Supplied data:
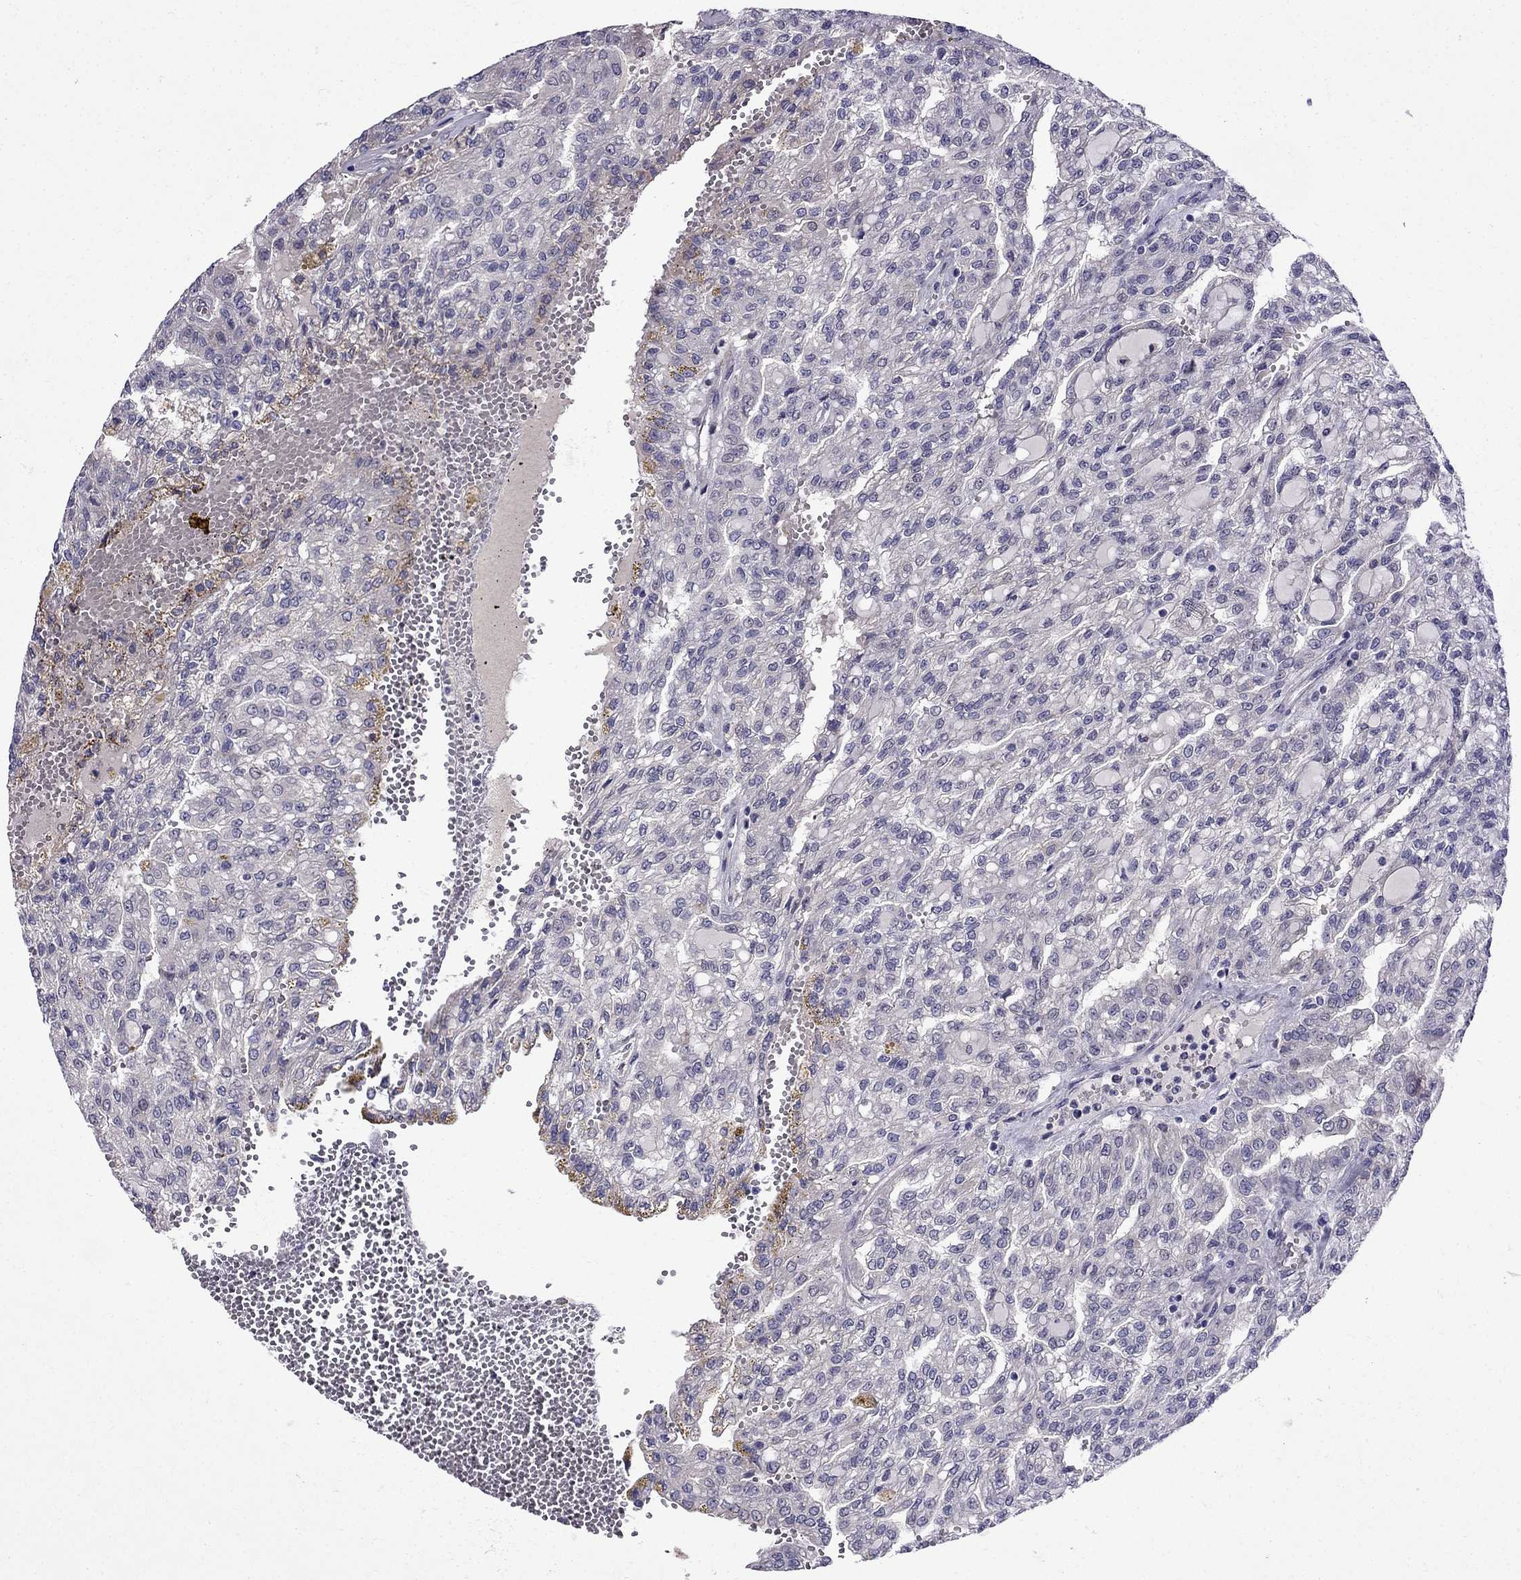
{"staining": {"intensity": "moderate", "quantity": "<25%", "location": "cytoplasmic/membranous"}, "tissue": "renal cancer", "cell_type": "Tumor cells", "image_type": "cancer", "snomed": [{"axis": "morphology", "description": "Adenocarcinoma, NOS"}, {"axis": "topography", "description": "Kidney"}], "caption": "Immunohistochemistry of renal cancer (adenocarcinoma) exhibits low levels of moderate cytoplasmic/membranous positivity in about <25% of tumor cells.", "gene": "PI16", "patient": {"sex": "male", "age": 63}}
* * *
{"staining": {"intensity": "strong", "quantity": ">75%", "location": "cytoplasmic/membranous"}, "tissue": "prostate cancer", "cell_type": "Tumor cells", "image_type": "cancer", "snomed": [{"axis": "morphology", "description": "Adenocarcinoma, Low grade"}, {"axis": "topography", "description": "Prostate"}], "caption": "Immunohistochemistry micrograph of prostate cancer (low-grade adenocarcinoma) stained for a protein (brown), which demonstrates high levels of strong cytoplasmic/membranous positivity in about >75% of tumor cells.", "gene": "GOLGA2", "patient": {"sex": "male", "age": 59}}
--
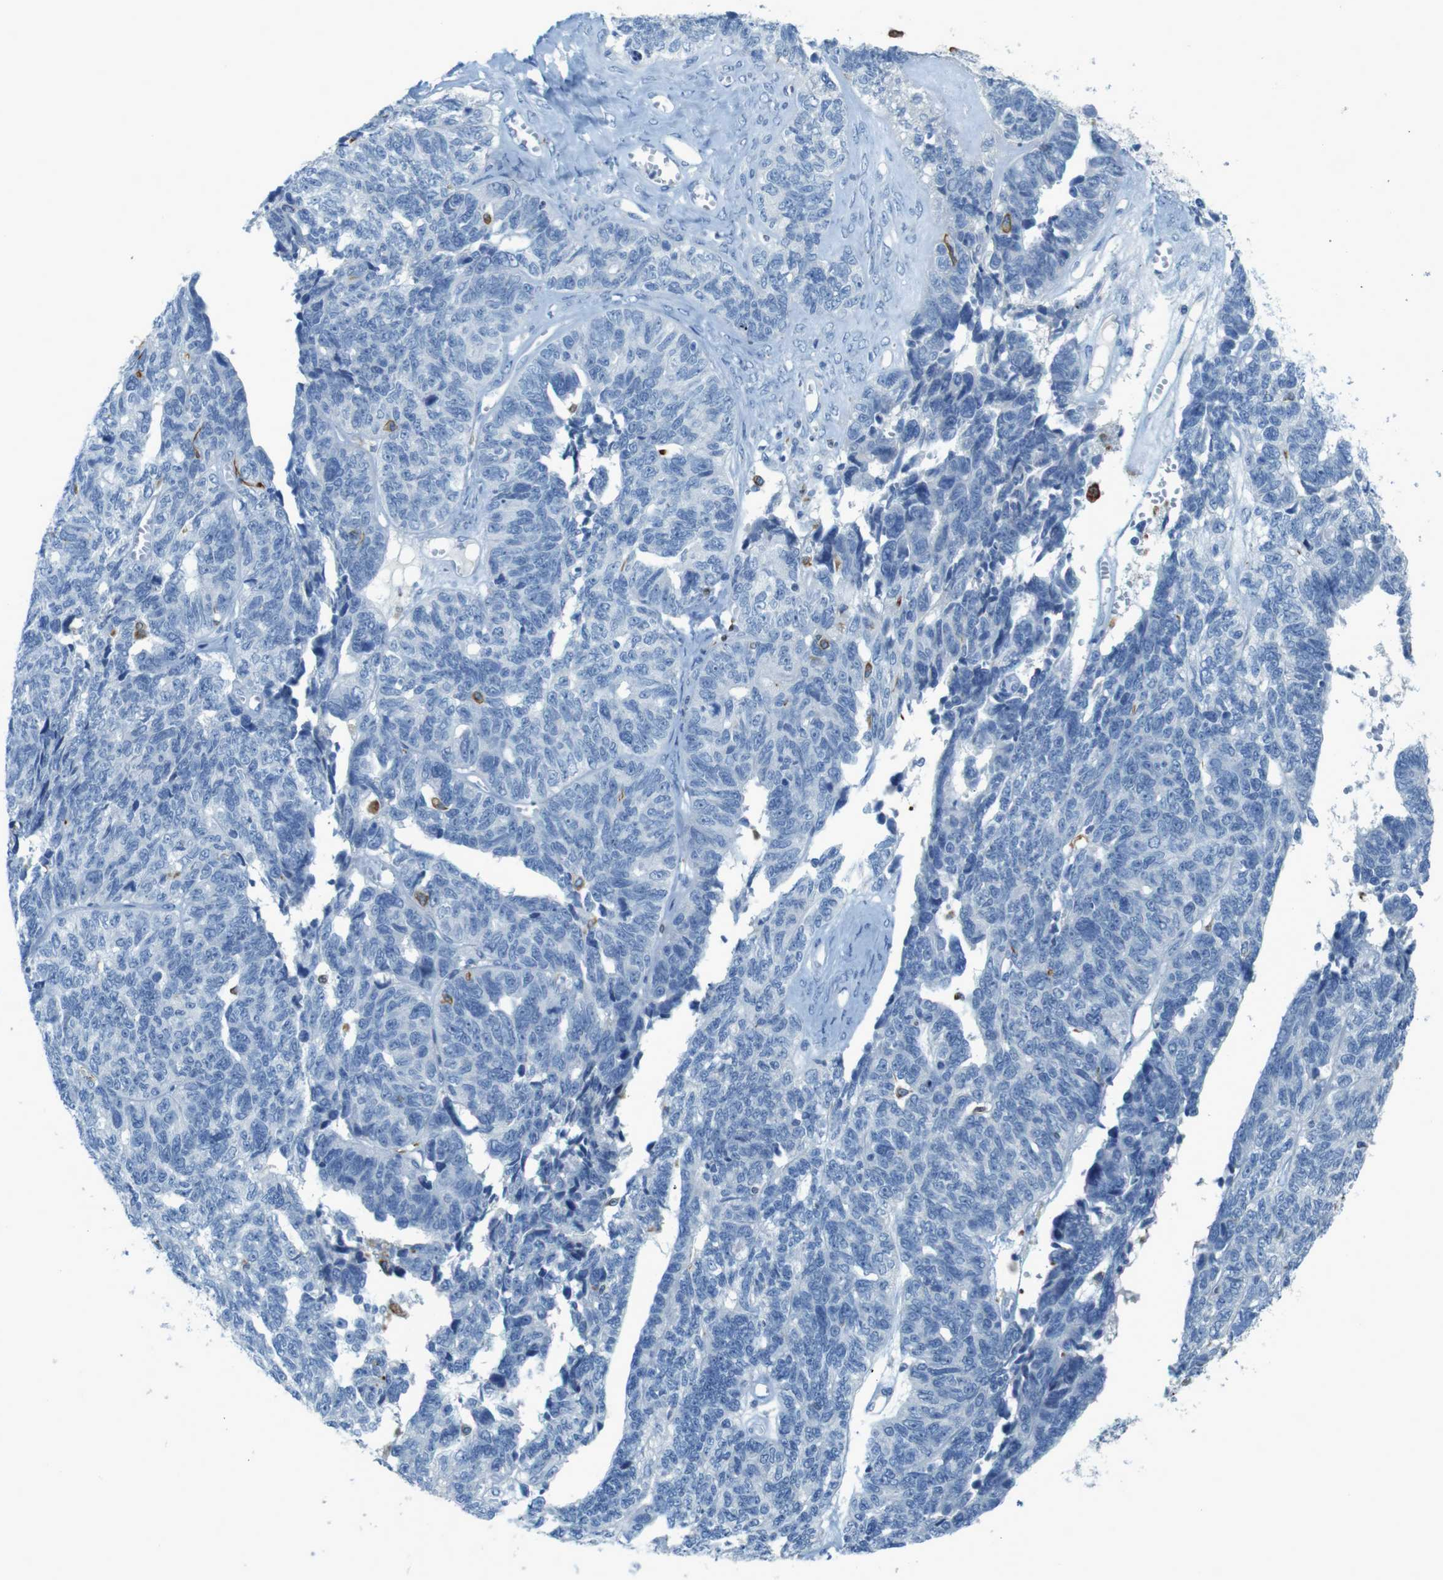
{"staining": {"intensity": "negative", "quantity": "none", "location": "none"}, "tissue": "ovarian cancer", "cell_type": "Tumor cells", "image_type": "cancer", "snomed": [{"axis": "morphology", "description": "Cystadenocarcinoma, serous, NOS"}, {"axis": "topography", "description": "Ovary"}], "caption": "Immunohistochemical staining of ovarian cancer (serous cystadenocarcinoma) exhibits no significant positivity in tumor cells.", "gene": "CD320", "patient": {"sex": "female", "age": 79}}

Work to be completed: Please count the lines above that contain the string "exhibits" and reply with the number alone.

Result: 2